Relationship between low-Q peak and long-range ordering of ionic liquids revealed by high-energy X-ray total scattering†
Abstract
The structures of 1-alkyl-3-methylimidazolium bis(trifluoromethanesulfonyl)amide ([CnmIm+][TFSA−]) ionic liquids (alkyl-chain length n = 4, 8, 10, and 12) have been studied by high-energy X-ray total scattering at T = 298–453 K. The low-Q peaks observed in the X-ray structure factors S(Q)s at 0.2 < Q < 0.4 A−1 for n ≤ 8 were almost unchanged up to T = 453 K, whereas they shifted to lower Q values and their peak intensity decreased for n = 10 and 12. The radial distribution functions G(r)s for n ≤ 8 showed no temperature dependence, but the G(r)s in the long r region showed a significant temperature dependence, particularly for r = 15–25 Å for n = 10 and 12. To discuss the relationship between the low-Q peak intensity in S(Q) and the profile of G(r) at long range, we propose a new function SQpeak(r).

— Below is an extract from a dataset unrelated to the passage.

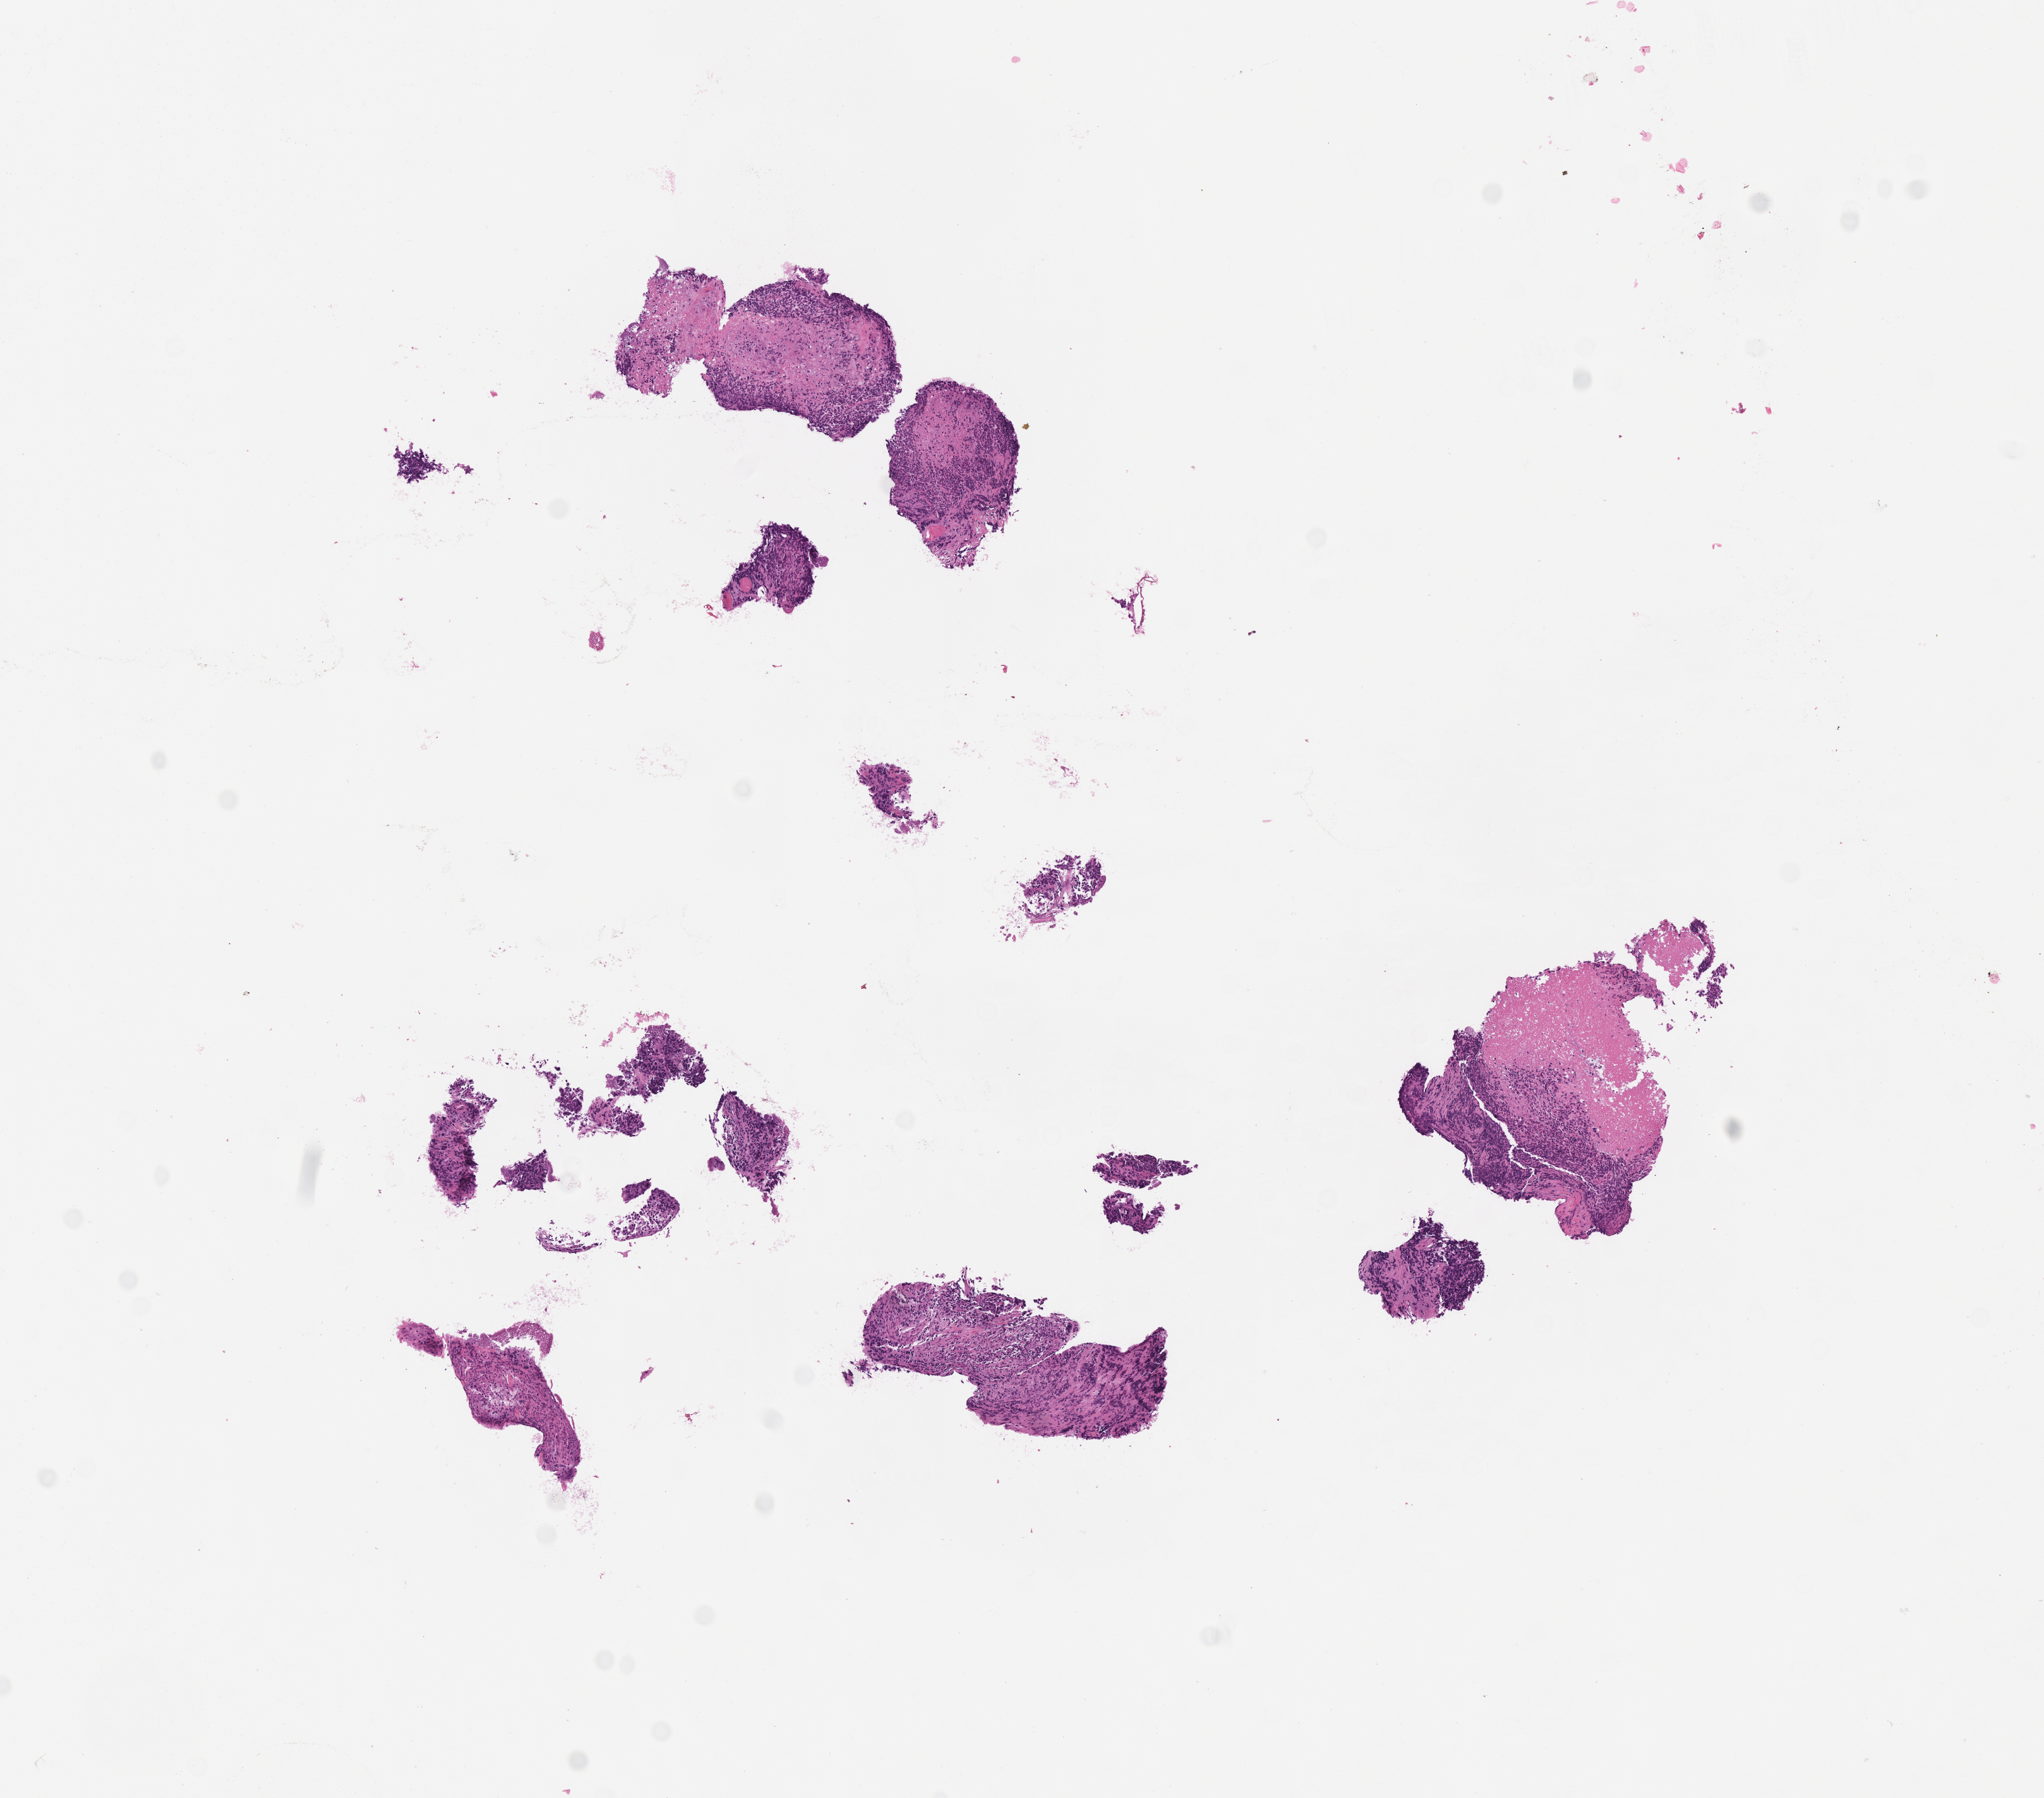
Haematoxylin and eosin whole-slide image of tumor tissue — whole scanned area (about 6.5 x 5.8 mm) shown as a low-resolution overview. Formalin-fixed, paraffin-embedded (FFPE) tissue. Site: soft tissue, forearm-right. Patient: female, age 15.2 years at diagnosis.
- stage (as recorded): 4
- diagnosis: rhabdomyosarcoma; histological classification: alveolar rhabdomyosarcoma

It is elucidated that the low-Q peak observed for n = 12 is a signature of long-range ordering in the r range 15–25 Å, which corresponds to both of the anion–anion correlations at the first neighbor and the alkyl group aggregates among the C12mIm+ cations, whereas the anion–anion correlations at the first neighbor are predominant for reproducing the low-Q peaks in the n = 8 and 10 systems.